*Texte d'étude*.
-=-=-=-=-
RH-Solution - Portage salarial

(12/17) Micro-entreprise : Hausse des seuils mais risque de double comptabilité TVA

 

Les seuils plafond du régime de l’auto-entreprise vont doubler en 2018. Conséquence : ceux qui ne pouvaient bénéficier de ce régime simplifié, parce qu’ils dépassaient le chiffre d’affaires autorisé, vont pouvoir le rejoindre. Pas sûr pour autant que cet argument soit suffisant pour attirer les candidats.

Quels seront les nouveaux plafonds en vigueur ?

En 2018, les seuils plafond de chiffres d’affaires autorisé pour bénéficier des avantages du régime de l’auto-entreprise (rebaptisé depuis régime de la micro-entreprise), vont passer à 70 000 € pour les prestations de services et à 170 000 € pour les activités à caractère commercial. Jusqu’à maintenant, ces plafonds étaient respectivement fixés à 33 200 € et 82 800 €.

Ils vont donc plus que doubler. Cette mesure figure dans le projet de loi de finances pour 2018. Elle devrait, sans surprise, être votée en l’état par le parlement d’ici la fin de l’année pour une entrée en vigueur au 1er janvier prochain.

Cela va-t-il rendre le régime de l’auto-entrepreneur plus attractif ?

C’est ce que l’on pourrait penser de prime abord. Notamment au regard du niveau des cotisations sociales que doivent acquitter les travailleurs indépendants au titre de leur activité. Alors que ce niveau est fixé à 22,5 % pour les auto-entrepreneurs prestataires de services (activités de type libéral), voire 13,1 % pour les commerçants, il se situe en moyenne à 43,5 % environ pour les autres.
-=-=-=-=-
Entrées de données extraites:
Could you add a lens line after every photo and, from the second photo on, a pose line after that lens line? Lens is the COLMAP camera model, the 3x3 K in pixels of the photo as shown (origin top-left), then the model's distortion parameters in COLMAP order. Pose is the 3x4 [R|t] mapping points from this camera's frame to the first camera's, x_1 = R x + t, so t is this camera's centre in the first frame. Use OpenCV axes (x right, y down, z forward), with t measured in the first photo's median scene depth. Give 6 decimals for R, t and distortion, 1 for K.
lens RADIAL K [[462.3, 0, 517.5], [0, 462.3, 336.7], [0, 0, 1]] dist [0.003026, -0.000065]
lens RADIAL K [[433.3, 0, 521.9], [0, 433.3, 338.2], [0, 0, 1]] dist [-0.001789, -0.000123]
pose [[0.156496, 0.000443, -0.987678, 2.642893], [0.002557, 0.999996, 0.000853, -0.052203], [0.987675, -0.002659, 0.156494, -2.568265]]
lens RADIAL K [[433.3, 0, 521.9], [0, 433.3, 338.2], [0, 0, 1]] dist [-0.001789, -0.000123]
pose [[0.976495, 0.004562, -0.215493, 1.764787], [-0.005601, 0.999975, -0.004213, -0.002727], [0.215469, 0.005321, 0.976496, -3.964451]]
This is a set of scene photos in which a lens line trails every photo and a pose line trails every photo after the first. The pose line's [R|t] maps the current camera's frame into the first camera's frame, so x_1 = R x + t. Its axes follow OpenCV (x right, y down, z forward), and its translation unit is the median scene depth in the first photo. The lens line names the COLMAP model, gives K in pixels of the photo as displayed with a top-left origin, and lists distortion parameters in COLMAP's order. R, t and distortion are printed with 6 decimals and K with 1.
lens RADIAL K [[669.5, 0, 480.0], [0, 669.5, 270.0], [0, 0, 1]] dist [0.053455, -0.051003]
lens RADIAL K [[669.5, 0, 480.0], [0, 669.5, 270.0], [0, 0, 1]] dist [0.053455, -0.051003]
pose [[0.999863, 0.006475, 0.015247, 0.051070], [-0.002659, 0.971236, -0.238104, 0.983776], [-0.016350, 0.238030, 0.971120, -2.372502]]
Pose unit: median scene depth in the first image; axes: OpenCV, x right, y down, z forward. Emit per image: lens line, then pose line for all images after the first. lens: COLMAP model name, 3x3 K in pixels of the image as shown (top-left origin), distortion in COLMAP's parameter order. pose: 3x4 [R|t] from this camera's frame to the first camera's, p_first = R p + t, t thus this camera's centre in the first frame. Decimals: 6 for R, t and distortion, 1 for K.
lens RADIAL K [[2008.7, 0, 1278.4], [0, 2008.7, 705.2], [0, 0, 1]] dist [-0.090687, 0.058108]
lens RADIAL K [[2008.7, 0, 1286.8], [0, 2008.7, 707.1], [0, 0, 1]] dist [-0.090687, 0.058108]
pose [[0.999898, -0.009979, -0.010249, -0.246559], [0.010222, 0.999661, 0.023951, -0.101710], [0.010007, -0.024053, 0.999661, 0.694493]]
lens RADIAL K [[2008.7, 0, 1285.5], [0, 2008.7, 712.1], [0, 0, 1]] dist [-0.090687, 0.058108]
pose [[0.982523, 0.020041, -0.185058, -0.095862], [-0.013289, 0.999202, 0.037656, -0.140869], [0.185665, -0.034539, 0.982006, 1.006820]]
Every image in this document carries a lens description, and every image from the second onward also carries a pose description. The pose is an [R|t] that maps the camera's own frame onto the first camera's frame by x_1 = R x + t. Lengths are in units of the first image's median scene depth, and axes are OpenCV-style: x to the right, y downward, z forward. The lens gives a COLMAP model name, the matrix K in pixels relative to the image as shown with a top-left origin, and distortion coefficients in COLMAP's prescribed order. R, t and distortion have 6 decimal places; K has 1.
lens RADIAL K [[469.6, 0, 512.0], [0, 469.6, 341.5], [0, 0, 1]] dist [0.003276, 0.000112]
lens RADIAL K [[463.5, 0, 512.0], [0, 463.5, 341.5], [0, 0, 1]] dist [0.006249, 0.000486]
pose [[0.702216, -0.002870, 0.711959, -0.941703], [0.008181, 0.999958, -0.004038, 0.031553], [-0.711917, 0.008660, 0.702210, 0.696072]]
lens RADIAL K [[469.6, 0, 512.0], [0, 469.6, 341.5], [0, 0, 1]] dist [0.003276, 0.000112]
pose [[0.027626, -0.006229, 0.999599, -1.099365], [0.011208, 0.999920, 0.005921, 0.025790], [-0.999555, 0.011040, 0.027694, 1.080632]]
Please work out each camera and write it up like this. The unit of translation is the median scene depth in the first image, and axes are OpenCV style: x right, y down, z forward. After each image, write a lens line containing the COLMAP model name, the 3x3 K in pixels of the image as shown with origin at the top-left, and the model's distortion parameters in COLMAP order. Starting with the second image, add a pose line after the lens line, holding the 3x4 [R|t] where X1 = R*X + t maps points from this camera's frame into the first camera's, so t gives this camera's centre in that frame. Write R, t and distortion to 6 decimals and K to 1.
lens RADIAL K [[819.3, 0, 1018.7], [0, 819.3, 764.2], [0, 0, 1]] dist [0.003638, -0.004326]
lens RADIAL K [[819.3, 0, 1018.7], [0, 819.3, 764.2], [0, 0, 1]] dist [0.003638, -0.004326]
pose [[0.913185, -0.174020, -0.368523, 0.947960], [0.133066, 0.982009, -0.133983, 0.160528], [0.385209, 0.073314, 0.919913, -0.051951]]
-=-=-=-=-
*Consigne*. Recopiez mot pour mot le passage du texte sur les seuils de la micro-entreprise, en commençant à « Quels seront les » et en terminant à « 33 200 € et 82 800 €. ».

*Réponse rédigée*.
Quels seront les nouveaux plafonds en vigueur ?

En 2018, les seuils plafond de chiffres d’affaires autorisé pour bénéficier des avantages du régime de l’auto-entreprise (rebaptisé depuis régime de la micro-entreprise), vont passer à 70 000 € pour les prestations de services et à 170 000 € pour les activités à caractère commercial. Jusqu’à maintenant, ces plafonds étaient respectivement fixés à 33 200 € et 82 800 €.